Hay, cierto es, « Institutos de formación » privados pero su pluridisciplinariedad -uno puede aprender en ellos todos los métodos reconocidos, incluso el psicoanálisis al que se lo vuelve escolar- hace temer que su intención no sea solamente científica. Es más, la presión de estas « Federaciones » de psicoterapeutas a los poderes públicos, para verse reconocida como exclusividad de un mercado con el reconocimiento legal de su diploma, ha dejado al descubierto un « vacío jurídico » que hasta aquí todos habían considerado sin miedo. Por ello la enmienda Accoyer para imponer un diploma universitario. Dejando sin embargo en suspenso la cuestión de la posibilidad misma de la enseñanza. Más allá de la diversidad que hemos mencionado, el campo que se considera es seguramente, en realidad, aquél donde la ecuación personal juega el rol más importante. Entre la adquisición de un saber y su práctica hay aquí un desfase donde se cuela lo esencial del ser de cada uno.
El remedio salta entonces a la vista: será necesario que el psicoterapeuta siga un psicoanálisis personal.
Sin embargo, no es seguro.
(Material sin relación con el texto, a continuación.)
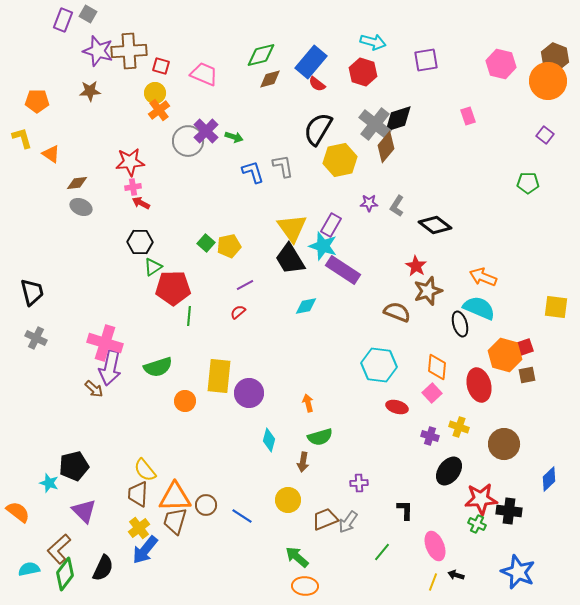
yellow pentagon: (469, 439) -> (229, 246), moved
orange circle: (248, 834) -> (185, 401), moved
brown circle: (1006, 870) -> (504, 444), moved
Ya que un psicoanálisis en el que uno entra con una finalidad profesional está, de entrada, extraviado. Se hace análisis para tratar un síntoma, no para hacer carrera. Y si el análisis empieza así, bien motivado, el riesgo es que a la salida uno se vuelva psicoanalista y no psicoterapeuta, ligado pues a la resolución de la transferencia y no a su manipulación.
Entonces, ¿dónde está la solución?
¿Pero quién ha dicho que siempre las hay?